Patricio Martínez no es sobreviviente de Cromañón, de milagro. Estuvo las dos noches anteriores. “Me acuerdo clarito como era el boliche por dentro. No entramos hasta minutos antes que empezara el show, por el calor”, comenta. “No fui el día del incendio porque a la hermana de un amigo le tocó trabajar y no queríamos ir sin ella. Se ve que no tenía que estar ahí”. Muchas veces se habló de que el boliche rebalsaba la capacidad y él lo supo al comprar las entradas: “Para el 30 nos dieron una rifa como entrada, yo tenía el numero 431, lo que significa que ya estaban vendiendo por demás”.
Su vida cambió esa noche, por no estar. Tenía 14 años. No fue parte de esa tragedia, le pasó cerca, de alguna manera volvió a nacer. La madre lo abrazó muy fuerte mientras lloraba. Pero en medio del dolor que mostraba la tele la mañana del 31, se fue con su abuela y su madre para Once a ayudar. “Nadie nos dio bola, todos estaban en el aire. Era desconsuelo y muerte por donde mires.
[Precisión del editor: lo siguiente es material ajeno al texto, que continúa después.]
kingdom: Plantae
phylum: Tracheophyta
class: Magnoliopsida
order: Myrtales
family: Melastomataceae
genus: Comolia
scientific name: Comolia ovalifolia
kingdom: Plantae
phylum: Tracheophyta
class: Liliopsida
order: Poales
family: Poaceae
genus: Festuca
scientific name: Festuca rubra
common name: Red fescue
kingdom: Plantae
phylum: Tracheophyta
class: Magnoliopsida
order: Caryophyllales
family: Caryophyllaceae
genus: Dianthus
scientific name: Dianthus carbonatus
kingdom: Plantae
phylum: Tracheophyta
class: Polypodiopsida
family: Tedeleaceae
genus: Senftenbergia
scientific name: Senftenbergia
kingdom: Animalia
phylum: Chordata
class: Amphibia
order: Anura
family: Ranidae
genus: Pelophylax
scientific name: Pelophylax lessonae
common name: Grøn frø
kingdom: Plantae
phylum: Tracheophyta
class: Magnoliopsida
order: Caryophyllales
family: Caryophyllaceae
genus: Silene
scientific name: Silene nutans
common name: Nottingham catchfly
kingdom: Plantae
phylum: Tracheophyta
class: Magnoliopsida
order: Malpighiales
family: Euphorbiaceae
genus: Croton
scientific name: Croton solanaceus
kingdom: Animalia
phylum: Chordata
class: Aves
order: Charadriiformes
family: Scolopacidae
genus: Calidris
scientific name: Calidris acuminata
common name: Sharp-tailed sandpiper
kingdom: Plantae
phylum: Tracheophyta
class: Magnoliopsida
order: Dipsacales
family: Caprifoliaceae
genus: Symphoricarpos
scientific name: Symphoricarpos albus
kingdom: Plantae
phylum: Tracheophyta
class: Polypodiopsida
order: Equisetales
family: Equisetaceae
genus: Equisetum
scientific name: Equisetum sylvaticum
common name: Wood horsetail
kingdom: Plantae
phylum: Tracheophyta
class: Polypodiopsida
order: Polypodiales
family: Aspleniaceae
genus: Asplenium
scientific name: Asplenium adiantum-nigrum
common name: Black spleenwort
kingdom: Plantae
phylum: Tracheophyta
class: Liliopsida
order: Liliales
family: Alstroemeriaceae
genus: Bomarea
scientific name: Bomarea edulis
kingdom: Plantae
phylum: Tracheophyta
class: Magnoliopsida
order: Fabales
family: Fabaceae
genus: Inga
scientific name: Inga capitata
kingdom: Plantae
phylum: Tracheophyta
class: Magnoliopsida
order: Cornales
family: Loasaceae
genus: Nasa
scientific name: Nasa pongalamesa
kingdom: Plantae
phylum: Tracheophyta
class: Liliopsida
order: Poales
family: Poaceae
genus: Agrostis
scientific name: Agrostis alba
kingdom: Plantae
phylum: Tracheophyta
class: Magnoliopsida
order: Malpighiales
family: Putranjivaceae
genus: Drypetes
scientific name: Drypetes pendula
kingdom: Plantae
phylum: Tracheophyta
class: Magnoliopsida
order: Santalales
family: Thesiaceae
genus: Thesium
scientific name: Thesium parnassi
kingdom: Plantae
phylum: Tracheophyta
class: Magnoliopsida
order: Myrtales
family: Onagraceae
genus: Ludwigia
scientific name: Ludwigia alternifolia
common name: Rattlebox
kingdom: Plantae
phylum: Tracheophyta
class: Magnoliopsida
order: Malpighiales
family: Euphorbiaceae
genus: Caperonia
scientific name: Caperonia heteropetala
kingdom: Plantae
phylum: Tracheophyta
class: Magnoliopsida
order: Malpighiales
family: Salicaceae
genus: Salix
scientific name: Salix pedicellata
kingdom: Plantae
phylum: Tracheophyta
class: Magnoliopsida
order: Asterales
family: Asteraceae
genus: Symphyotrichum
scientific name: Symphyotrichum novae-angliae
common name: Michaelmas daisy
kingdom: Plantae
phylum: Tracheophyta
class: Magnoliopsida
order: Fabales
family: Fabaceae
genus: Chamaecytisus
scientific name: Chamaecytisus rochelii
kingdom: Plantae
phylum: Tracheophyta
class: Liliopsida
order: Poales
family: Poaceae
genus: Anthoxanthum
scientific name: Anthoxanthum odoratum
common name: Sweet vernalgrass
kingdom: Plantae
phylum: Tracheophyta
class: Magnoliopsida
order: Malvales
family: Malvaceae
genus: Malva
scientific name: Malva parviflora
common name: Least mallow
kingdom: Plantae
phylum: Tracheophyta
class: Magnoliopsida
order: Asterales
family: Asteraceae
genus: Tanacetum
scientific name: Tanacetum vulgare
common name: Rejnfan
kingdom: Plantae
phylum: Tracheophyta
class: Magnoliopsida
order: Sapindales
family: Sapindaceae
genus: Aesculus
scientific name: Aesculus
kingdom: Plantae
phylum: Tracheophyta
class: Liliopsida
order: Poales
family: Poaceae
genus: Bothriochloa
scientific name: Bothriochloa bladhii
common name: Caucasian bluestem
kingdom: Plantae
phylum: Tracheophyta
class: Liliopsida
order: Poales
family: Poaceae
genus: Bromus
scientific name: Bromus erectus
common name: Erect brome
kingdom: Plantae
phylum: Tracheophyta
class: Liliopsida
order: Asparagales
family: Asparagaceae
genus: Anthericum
Maxi Djerti (guitarrista de la banda) se agarraba la cabeza en el hospital y gritaba que había matado a todos sus familiares. Fue devastador”, relata.
Patricio continúo viendo a la banda a pesar de la tragedia. Dice que no cambia opiniones con los que culpan a Callejeros, pero que los respeta. En varias marchas le gritaron “asesino” por su tatuaje con las iniciales “Cjs”. Vivió muy tranquilo las marchas por la absolución pero que ya no es lo mismo: “Fontanet lo disfrutaba, ahora va a trabajar”. Patricio es padre de una nena hermosa y festeja estar vivo.
Estas son tres historias sobre la tragedia no natural más grande de la Argentina. Seguramente hay muchas otras por escuchar. A 10 años de la noche más triste del rock, sigamos escuchando historias, por los sueños que se hundieron allá.